[Dataset entries]

———

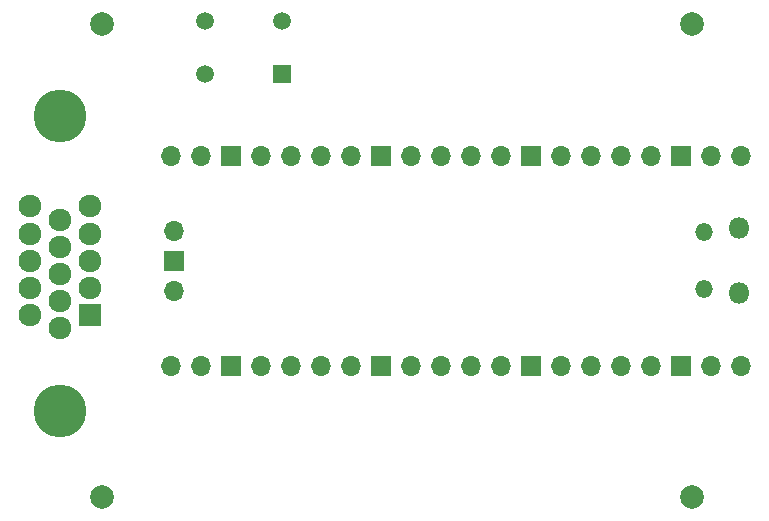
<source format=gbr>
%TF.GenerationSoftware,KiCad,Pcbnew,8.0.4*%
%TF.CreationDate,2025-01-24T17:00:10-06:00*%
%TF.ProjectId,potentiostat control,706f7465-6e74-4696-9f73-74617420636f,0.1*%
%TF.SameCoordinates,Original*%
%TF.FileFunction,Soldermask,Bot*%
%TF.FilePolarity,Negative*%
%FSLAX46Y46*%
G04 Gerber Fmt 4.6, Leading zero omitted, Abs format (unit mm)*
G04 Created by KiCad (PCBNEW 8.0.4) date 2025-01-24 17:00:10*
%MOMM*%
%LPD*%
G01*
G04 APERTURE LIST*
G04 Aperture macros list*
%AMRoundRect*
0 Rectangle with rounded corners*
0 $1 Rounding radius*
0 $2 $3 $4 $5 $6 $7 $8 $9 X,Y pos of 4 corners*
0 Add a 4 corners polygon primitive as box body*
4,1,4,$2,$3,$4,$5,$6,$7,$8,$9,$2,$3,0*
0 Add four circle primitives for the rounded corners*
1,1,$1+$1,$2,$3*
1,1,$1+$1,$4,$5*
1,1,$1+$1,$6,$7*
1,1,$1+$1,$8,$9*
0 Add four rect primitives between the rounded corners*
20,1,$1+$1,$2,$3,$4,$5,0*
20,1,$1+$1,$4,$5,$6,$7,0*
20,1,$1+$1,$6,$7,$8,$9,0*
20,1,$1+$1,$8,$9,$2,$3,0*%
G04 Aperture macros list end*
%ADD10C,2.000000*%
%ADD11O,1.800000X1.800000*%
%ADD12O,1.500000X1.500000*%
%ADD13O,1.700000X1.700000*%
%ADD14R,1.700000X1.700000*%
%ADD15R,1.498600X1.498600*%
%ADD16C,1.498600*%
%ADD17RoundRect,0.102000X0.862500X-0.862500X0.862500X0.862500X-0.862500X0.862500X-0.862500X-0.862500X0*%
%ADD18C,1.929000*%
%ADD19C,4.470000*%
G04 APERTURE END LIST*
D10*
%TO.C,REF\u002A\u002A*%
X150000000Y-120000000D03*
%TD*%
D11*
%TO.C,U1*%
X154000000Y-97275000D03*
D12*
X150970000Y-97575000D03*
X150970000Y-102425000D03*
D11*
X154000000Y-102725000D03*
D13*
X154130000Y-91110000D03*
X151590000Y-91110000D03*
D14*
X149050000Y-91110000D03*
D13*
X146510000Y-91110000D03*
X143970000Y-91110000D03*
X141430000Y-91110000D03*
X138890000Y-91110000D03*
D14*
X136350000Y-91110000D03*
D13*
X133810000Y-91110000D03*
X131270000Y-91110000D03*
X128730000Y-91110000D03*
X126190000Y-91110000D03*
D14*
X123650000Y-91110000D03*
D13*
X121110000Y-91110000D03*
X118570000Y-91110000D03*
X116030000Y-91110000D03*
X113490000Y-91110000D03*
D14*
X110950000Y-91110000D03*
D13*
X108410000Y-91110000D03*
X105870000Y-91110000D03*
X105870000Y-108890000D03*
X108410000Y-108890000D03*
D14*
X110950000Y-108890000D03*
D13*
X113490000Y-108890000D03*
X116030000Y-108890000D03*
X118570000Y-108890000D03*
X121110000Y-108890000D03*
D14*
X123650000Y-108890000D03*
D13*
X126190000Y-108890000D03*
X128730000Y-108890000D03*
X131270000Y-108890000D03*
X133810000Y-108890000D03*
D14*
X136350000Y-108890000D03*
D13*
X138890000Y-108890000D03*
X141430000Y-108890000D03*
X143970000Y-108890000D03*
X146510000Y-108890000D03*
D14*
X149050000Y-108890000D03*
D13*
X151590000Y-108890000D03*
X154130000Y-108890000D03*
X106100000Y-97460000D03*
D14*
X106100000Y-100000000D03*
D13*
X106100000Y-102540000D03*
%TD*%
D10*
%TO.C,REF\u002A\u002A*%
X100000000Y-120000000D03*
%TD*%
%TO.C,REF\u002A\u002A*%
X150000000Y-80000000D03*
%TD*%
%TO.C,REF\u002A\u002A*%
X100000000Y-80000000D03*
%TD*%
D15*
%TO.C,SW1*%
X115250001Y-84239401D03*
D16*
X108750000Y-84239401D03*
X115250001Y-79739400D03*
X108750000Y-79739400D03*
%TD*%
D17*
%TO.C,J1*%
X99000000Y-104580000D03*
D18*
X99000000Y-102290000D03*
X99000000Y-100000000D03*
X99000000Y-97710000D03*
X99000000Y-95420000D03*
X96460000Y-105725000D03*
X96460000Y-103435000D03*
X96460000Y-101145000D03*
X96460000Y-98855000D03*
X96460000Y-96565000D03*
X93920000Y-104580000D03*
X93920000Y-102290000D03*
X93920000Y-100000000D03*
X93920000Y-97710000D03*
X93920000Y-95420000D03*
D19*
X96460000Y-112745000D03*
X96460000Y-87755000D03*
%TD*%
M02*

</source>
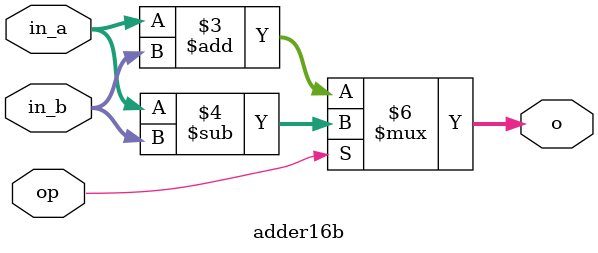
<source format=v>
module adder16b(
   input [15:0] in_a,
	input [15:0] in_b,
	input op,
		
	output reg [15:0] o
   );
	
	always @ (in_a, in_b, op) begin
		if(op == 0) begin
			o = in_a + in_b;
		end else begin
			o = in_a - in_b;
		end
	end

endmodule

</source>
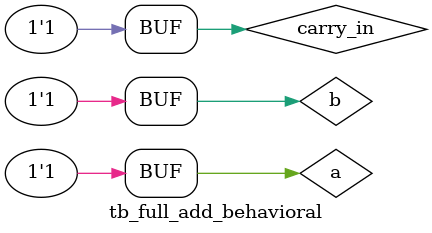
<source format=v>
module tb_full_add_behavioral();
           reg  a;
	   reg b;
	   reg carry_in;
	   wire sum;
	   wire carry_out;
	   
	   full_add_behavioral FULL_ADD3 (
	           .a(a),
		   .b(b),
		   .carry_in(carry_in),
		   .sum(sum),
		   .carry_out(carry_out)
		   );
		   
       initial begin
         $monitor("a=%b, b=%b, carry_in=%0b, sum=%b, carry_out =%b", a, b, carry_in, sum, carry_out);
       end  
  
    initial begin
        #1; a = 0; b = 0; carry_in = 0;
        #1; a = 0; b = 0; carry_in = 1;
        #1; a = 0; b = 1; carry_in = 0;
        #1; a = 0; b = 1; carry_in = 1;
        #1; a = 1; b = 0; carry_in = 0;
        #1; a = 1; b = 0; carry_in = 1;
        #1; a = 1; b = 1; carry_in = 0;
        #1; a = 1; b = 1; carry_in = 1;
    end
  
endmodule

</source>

———

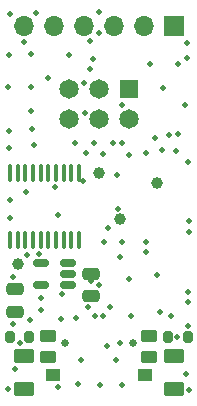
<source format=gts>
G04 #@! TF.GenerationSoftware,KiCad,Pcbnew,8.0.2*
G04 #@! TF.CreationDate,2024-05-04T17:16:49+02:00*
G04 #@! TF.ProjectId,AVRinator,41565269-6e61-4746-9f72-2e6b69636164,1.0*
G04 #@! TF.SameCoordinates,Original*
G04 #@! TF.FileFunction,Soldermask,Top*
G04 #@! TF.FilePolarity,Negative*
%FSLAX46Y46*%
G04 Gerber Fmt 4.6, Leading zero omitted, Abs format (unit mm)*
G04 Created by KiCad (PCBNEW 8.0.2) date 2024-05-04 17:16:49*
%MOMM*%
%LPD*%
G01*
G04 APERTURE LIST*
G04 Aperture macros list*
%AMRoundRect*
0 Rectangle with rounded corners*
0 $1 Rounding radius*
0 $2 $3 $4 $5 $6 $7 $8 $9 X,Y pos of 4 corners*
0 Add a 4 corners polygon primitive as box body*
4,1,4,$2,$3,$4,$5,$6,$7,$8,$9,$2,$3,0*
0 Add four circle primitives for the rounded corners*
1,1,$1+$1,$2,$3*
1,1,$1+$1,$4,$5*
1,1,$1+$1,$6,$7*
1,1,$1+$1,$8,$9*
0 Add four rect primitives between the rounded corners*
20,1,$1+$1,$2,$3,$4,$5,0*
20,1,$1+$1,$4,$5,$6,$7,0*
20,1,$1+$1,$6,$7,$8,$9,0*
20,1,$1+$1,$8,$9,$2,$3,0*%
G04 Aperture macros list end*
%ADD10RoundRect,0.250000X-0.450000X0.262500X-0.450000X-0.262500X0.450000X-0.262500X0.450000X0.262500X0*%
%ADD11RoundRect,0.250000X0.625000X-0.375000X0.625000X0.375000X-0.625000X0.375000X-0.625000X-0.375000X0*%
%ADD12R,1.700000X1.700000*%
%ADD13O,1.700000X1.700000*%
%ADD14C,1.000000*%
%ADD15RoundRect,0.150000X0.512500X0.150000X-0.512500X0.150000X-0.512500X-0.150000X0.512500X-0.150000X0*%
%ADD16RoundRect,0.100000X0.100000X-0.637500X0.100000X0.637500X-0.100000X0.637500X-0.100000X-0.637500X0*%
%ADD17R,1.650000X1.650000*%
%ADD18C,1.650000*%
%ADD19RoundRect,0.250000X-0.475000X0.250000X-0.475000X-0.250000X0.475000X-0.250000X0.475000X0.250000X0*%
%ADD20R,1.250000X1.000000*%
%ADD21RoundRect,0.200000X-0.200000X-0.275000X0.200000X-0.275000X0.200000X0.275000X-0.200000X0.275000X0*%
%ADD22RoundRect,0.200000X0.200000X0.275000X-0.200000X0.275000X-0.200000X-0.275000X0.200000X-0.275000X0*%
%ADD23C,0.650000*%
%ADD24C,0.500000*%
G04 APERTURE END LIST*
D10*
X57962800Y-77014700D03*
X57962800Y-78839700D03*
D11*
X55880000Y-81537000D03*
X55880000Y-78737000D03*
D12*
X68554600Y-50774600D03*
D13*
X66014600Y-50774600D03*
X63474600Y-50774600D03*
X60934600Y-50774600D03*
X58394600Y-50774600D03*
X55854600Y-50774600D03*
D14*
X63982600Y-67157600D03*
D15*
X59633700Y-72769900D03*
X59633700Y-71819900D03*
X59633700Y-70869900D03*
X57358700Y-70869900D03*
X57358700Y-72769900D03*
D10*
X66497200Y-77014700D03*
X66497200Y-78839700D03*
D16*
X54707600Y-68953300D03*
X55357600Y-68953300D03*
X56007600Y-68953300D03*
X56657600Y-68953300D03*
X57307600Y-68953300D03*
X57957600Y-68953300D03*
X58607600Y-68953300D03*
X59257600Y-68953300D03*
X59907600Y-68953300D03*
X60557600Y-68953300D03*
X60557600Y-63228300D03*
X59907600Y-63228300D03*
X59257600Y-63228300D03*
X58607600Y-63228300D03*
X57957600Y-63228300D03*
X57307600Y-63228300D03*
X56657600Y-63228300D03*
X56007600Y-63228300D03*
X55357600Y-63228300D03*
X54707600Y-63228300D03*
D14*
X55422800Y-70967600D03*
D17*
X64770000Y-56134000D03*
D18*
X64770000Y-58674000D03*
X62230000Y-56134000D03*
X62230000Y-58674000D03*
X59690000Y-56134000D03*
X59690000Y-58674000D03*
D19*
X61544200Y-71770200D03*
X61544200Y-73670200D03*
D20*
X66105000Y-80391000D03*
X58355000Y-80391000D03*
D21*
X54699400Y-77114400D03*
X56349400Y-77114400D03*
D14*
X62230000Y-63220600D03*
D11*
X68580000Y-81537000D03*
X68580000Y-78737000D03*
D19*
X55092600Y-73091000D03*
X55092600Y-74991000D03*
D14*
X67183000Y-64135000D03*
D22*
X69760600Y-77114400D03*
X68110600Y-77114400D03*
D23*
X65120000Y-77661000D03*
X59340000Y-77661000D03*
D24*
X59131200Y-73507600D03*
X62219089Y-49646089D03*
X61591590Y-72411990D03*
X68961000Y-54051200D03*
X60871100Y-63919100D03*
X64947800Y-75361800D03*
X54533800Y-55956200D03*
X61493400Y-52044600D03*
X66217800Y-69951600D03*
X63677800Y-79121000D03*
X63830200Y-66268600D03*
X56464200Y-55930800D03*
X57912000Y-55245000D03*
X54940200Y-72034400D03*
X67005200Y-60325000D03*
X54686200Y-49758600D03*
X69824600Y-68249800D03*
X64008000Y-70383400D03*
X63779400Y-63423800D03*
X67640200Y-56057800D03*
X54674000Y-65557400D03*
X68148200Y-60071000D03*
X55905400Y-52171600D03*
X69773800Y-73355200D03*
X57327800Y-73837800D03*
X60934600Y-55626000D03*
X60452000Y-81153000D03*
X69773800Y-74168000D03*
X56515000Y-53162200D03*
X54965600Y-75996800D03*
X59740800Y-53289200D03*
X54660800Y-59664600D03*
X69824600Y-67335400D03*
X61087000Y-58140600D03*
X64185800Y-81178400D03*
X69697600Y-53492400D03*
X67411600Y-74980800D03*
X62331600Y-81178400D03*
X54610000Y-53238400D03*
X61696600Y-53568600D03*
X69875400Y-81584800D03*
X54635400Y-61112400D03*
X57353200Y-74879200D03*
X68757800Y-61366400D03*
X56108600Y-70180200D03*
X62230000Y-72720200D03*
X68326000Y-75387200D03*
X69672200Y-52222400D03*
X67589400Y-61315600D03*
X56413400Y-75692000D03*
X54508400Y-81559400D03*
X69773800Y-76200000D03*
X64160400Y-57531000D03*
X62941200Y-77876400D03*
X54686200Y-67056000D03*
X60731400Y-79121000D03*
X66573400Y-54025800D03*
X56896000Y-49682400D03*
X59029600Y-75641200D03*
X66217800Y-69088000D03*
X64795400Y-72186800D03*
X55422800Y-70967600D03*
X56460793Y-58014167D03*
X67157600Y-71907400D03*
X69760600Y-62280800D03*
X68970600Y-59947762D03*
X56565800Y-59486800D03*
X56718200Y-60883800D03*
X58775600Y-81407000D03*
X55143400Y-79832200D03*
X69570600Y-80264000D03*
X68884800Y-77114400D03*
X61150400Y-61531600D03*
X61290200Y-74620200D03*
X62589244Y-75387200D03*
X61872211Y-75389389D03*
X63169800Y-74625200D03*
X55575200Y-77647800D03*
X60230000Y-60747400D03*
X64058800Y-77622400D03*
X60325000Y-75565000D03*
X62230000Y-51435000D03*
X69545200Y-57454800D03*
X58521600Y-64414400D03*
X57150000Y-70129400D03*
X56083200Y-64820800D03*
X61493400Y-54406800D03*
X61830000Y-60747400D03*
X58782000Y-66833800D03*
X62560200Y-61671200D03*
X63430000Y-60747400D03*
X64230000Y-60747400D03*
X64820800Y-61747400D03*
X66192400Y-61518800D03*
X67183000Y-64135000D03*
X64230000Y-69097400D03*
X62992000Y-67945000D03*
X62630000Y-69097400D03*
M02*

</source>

———

* _DIRECTIVE_: Each line carrying the string "macros" should be copied out from the entries.

* _RESPONSE AREA_:
G04 Aperture macros list*
G04 Aperture macros list end*
G04 Aperture macros list*
G04 Aperture macros list end*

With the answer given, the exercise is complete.